As of 2021, NATO officially recognized three would-be NATO members: Bosnia and Herzegovina, Georgia, and Ukraine. Ukraine has expressed a desire to join NATO since 2014, but has not met its criteria.
These are the countries that make it up: Albania, Germany, Belgium, Bulgaria, Canada, Croatia, Denmark, Slovakia, Slovenia, Spain, United States, Estonia, France, Greece, Hungary, Iceland, Italy, Latvia, Lithuania, Luxembourg, Macedonia North, Montenegro, Norway, the Netherlands, Poland, Portugal, the United Kingdom, the Czech Republic, Romania, and Turkey.
Eurozone
All EU Member States are part of the Economic and Monetary Union (EMU) and coordinate their economic policies in support of the EU’s economic objectives. However, several member countries have gone a step further replacing their national currencies with the single currency, the euro. These member states form the eurozone.
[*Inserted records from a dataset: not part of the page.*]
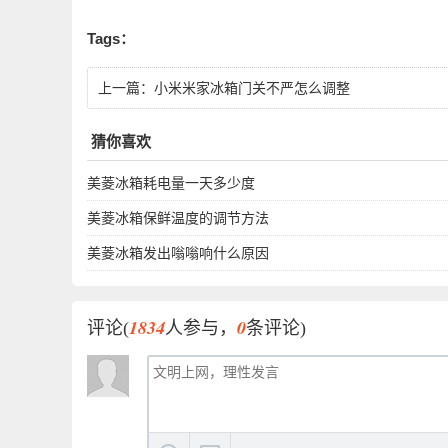
Tags：
上一篇：
小米米家冰箱门关不严怎么调整
猜你喜欢
美菱冰箱耗电量一天多少度
美菱冰箱保鲜温度的调节方法
美菱冰箱发出嗡嗡响什么原因
1834
0
评论(
人参与，
条评论)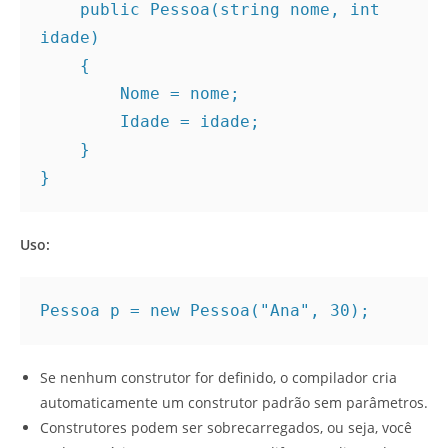
    public Pessoa(string nome, int 
idade)
    {
        Nome = nome;
        Idade = idade;
    }
}
Uso:
Pessoa p = new Pessoa("Ana", 30);
Se nenhum construtor for definido, o compilador cria
automaticamente um construtor padrão sem parâmetros.
Construtores podem ser sobrecarregados, ou seja, você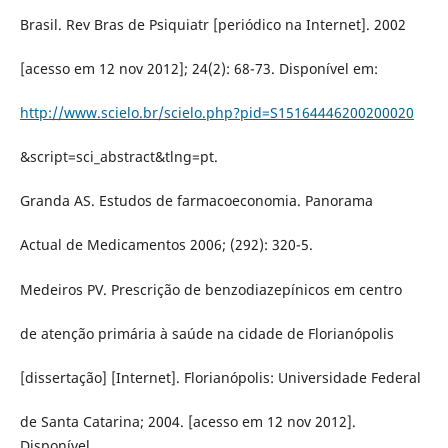
Brasil. Rev Bras de Psiquiatr [periódico na Internet]. 2002
[acesso em 12 nov 2012]; 24(2): 68-73. Disponível em:
http://www.scielo.br/scielo.php?pid=S15164446200200020
&script=sci_abstract&tlng=pt.
Granda AS. Estudos de farmacoeconomia. Panorama
Actual de Medicamentos 2006; (292): 320-5.
Medeiros PV. Prescrição de benzodiazepínicos em centro
de atenção primária à saúde na cidade de Florianópolis
[dissertação] [Internet]. Florianópolis: Universidade Federal
de Santa Catarina; 2004. [acesso em 12 nov 2012].
Disponível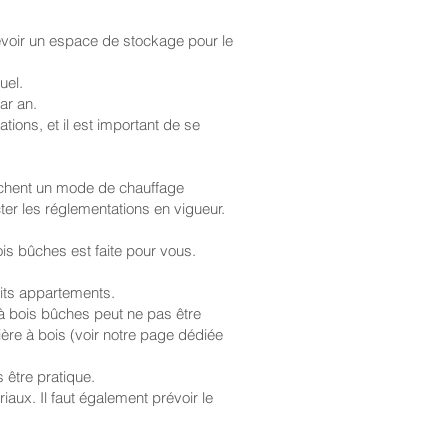
révoir un espace de stockage pour le
uel.
ar an.
tions, et il est important de se
erchent un mode de chauffage
cter les réglementations en vigueur.
is bûches est faite pour vous.
tits appartements.
 à bois bûches peut ne pas être
ère à bois (voir notre page dédiée
 être pratique.
aux. Il faut également prévoir le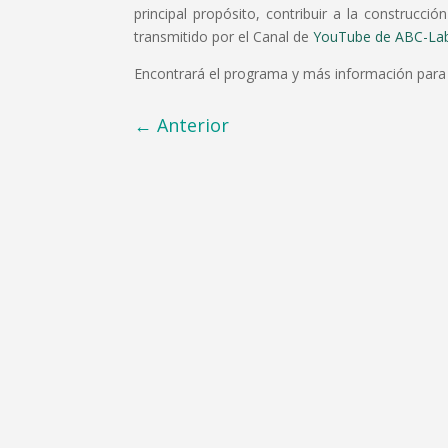
principal propósito, contribuir a la construcci
transmitido por el Canal de
YouTube de ABC-La
Encontrará el programa y más información para in
←
Anterior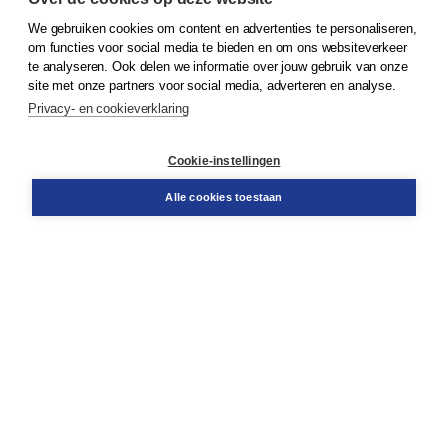
We gebruiken cookies om content en advertenties te personaliseren,
© 2026
Koninklijke Boom uitgevers
om functies voor social media te bieden en om ons websiteverkeer
te analyseren. Ook delen we informatie over jouw gebruik van onze
Klantenservice
site met onze partners voor social media, adverteren en analyse.
Service & informatie
Privacy- en cookieverklaring
Contact
Retourneren
Docentenservice
Cookie-instellingen
Snel bestellen
Teamviewer
Alle cookies toestaan
Boom voor jou
Voor de boekhandel
Voor de pers
Publiceren bij Boom
Werken bij Boom & Vacatures
Over Boom
Wat ons drijft
Onze historie
Onze auteurs
Onze organisatie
Approximately 340 million people live in the euro area. European Union nations that decide to participate in the eurozone must meet a multitude of financial requirements. They include price stability, sound public finances, durability of convergence, and exchange rate stability.
When the euro was first introduced in 1999, the euro area was made up of 11 of the then 15 EU member states. Greece joined in 2001, just a year before the introduction of euro cash, followed by Slovenia in 2007, Cyprus and Malta in 2008, Slovakia in 2009, Estonia in 2011, Latvia in 2014 and Lithuania in 2015. Today, the euro zone brings together 19 EU Member States.
Among the countries that are not part of the euro zone, Denmark has an opt-out clause, established in a protocol annexed to the Treaty, although it can join in the future if it so wishes. Sweden does not yet meet the necessary conditions to join.
Andorra, Monaco, San Marino and Vatican City have adopted the euro as their national currency under specific monetary agreements with the EU, and can issue their own euro coins within certain limits. However, as they are not members of the EU, they are not part of the euro area.
Schengen Area
The Schengen Area comprises 26 European countries that have agreed to create common entry and exit requirements to eliminate the need for internal borders. This allows travelers up to 90 days of visa-free travel to any of the Schengen Area countries.
The Schengen area without borders guarantees the free movement of more than 400 million EU citizenstogether with non-EU citizens living in the EU or visiting the EU as tourists, exchange students or for business purposes.
These are the countries that are part of the Schengen Area: Germany, Austria, Belgium, Denmark, Slovenia, Spain, Estonia, Finland, France, Greece, Holland, Hungary, Iceland, Italy, Latvia, Liechtenstein, Lithuania, Luxembourg, Malta, Norway , Poland, Portugal, Czech Republic, Slovak Republic, Sweden and Switzerland. For their part, Monaco, Vatican City and San Marino also have open borders with the countries of the Schengen area, although they are not part of the treaty.